• [Instructions for the task]: A single number is the answer: the count of lines in these records with "sans" in them.

Segment Start: Provided data

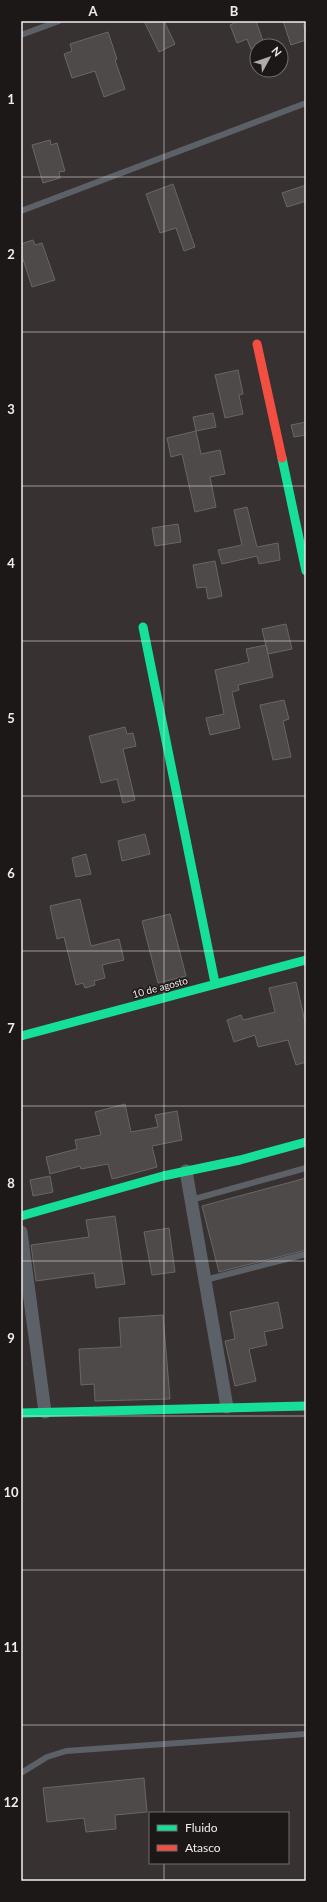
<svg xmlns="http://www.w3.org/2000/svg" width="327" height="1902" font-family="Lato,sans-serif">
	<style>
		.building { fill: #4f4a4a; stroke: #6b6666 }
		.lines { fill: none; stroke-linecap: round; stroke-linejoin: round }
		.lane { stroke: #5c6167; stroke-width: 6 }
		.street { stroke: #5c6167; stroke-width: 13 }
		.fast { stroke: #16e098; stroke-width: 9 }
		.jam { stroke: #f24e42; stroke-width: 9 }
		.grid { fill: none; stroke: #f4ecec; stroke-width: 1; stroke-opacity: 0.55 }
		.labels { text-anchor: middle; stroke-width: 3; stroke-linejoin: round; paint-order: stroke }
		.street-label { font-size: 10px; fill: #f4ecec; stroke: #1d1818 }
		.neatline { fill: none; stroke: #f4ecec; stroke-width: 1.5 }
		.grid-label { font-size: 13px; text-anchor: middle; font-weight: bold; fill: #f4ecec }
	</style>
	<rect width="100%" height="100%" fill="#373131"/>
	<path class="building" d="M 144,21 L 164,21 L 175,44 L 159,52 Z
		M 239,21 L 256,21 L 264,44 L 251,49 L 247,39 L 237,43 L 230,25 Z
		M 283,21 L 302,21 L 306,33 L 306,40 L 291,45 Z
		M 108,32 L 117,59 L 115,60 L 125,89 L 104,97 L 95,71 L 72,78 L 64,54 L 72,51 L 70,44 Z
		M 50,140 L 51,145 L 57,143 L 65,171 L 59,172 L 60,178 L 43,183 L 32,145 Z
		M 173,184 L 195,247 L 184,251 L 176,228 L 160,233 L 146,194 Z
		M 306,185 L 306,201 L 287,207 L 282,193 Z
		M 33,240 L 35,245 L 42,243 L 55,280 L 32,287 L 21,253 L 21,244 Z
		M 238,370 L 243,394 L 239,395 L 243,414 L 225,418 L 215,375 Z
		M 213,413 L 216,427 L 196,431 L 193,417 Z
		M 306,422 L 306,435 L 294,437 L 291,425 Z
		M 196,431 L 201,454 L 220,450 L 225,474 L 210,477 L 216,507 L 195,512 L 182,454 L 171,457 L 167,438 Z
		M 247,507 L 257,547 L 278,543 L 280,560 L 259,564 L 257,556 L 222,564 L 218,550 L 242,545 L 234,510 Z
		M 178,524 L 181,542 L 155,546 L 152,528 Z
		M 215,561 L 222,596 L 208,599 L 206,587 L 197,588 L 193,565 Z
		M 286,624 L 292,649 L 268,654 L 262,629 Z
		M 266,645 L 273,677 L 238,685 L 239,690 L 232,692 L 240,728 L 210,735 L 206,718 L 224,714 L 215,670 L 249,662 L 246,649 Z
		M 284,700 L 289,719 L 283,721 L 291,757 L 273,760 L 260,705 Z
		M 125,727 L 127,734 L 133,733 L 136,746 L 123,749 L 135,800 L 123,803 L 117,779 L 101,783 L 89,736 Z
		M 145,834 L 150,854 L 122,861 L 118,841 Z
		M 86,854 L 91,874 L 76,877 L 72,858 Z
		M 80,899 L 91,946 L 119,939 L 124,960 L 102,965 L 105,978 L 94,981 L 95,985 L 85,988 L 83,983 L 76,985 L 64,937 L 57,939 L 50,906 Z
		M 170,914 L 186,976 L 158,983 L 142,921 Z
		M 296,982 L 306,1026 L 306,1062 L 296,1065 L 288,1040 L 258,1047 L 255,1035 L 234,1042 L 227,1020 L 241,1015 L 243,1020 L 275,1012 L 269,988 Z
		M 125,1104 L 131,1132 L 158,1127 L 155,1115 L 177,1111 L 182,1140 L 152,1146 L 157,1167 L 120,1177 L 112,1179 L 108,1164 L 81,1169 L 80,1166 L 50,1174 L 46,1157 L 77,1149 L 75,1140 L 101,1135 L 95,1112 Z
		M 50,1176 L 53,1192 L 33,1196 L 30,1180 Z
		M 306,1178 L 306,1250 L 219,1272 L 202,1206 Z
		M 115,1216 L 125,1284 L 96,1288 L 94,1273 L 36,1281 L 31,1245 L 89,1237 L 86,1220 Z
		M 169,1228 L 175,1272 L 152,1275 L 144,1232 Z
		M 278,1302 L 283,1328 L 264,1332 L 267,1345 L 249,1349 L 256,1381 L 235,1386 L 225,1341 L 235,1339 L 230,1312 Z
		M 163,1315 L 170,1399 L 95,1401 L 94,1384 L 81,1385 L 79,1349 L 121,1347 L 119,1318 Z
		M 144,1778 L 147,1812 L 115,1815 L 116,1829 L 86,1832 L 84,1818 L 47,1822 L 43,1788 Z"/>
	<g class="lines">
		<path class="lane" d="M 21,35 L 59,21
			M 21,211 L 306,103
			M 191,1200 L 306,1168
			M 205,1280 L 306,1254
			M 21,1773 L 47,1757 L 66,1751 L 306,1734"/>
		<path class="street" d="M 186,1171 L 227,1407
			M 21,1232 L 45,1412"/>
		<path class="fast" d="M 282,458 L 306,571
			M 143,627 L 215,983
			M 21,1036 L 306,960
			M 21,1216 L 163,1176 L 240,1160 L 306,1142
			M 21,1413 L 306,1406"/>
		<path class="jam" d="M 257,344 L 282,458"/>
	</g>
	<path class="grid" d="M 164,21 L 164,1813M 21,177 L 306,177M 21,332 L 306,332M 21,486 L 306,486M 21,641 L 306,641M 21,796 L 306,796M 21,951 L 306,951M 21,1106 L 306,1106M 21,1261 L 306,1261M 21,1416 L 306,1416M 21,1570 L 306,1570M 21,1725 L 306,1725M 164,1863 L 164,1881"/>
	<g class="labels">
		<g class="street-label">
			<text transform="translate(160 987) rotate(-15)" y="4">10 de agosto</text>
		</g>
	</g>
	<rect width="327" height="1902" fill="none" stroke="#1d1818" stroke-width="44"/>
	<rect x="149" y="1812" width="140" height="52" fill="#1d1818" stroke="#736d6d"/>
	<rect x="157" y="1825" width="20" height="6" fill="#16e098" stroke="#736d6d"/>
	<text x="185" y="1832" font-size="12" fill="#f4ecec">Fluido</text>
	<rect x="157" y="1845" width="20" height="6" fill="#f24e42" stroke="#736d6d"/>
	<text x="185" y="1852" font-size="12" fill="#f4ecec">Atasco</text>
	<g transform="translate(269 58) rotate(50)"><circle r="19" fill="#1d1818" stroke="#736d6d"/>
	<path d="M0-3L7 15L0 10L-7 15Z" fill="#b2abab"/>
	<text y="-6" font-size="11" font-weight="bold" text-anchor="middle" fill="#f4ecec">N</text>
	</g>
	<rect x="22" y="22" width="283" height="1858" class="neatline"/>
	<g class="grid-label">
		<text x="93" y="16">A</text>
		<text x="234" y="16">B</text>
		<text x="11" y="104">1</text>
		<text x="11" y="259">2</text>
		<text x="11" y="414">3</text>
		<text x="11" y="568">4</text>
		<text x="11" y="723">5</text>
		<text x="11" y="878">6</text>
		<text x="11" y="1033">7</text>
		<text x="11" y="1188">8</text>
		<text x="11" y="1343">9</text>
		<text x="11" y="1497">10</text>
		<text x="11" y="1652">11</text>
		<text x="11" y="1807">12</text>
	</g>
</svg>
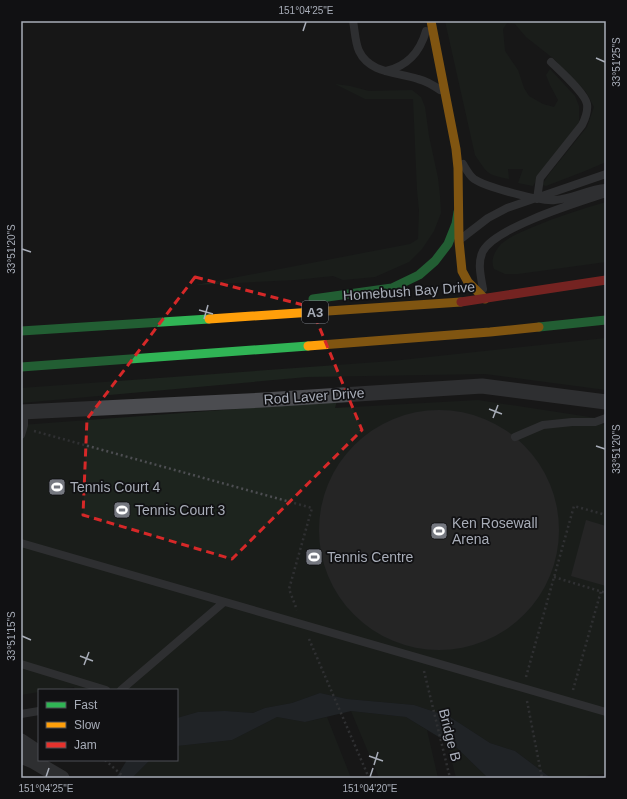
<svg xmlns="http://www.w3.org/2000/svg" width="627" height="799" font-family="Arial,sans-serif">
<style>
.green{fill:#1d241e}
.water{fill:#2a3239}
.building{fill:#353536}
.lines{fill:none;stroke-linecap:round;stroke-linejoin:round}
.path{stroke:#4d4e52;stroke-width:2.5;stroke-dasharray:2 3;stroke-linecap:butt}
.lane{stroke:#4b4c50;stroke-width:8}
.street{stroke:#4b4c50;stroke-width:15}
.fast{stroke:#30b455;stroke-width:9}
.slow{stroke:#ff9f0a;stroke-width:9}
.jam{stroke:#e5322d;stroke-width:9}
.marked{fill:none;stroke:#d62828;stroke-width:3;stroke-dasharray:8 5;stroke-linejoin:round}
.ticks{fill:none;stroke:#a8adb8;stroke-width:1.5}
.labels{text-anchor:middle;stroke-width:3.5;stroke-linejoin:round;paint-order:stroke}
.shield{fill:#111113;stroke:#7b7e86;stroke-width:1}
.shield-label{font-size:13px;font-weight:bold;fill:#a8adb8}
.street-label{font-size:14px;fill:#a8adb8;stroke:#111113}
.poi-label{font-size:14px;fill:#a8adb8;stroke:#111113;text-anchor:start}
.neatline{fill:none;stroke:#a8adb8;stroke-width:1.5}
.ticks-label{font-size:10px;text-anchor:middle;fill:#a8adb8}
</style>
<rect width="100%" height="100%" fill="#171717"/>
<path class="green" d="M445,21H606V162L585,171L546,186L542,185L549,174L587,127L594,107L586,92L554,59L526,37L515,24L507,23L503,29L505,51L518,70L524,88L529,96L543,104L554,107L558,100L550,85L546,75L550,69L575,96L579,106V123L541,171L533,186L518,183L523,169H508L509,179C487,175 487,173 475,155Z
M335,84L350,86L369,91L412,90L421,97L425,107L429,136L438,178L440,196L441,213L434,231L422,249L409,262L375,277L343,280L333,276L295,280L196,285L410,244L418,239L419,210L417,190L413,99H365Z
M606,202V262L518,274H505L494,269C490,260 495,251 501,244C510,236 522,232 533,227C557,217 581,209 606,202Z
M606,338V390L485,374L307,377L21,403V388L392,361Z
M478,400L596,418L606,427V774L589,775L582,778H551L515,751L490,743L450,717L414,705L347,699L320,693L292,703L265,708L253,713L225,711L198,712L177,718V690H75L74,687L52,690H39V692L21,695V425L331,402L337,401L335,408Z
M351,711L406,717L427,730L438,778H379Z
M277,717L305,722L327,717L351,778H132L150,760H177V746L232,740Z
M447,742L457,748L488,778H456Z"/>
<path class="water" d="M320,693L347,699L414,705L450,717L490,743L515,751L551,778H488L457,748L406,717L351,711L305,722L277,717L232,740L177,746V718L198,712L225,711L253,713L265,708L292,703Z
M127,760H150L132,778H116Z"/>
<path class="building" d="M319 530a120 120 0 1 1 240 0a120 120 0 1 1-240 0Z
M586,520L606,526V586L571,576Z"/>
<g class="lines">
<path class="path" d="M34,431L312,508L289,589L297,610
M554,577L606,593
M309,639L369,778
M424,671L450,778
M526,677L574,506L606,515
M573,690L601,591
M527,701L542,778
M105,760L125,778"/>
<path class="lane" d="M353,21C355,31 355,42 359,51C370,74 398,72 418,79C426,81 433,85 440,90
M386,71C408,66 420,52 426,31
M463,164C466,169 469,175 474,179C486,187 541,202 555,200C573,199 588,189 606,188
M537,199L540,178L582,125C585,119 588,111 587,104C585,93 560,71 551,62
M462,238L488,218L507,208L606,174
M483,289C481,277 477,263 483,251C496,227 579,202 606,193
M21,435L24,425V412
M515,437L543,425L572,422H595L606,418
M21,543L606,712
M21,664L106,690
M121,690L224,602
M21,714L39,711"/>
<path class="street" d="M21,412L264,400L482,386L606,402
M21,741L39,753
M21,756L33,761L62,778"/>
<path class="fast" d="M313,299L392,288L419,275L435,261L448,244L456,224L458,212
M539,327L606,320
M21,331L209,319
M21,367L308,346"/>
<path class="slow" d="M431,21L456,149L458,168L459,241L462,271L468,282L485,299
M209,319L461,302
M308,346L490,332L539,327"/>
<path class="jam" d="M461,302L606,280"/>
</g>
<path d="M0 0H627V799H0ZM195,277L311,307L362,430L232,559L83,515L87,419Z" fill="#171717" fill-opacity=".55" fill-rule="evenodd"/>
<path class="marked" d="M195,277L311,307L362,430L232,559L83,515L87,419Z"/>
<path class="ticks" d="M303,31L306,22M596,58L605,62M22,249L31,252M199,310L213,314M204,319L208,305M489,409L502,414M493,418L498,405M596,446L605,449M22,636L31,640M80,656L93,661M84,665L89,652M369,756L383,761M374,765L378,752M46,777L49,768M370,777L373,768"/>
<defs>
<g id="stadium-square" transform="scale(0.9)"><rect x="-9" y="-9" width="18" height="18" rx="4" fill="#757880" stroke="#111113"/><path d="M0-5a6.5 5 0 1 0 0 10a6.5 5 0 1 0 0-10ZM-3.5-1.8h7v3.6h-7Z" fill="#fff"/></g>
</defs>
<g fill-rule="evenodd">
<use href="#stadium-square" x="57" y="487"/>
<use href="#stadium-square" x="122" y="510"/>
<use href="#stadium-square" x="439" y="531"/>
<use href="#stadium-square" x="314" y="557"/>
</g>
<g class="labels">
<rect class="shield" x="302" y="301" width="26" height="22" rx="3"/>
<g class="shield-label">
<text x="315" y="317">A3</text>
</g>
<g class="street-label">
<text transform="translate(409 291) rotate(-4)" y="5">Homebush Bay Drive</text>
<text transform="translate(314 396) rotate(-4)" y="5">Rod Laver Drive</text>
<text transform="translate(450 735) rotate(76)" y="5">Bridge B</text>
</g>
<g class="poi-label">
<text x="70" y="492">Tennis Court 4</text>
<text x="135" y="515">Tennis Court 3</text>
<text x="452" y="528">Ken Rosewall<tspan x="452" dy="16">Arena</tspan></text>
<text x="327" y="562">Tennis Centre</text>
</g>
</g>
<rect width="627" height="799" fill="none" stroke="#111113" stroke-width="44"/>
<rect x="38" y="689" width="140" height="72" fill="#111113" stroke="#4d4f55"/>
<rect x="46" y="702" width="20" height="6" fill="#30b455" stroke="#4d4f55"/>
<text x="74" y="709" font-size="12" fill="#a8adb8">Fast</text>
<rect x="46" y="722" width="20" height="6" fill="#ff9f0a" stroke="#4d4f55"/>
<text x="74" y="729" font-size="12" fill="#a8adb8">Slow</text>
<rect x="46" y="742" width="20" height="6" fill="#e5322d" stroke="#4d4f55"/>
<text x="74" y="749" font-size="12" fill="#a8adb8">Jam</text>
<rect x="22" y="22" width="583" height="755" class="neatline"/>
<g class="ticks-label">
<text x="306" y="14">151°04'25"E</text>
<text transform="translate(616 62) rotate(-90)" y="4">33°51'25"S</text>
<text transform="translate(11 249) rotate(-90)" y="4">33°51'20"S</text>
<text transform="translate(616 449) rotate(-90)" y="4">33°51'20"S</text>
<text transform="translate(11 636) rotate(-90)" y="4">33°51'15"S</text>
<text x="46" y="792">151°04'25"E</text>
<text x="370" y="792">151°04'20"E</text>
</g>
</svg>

Segment End: Provided data

• [Your solution]: 2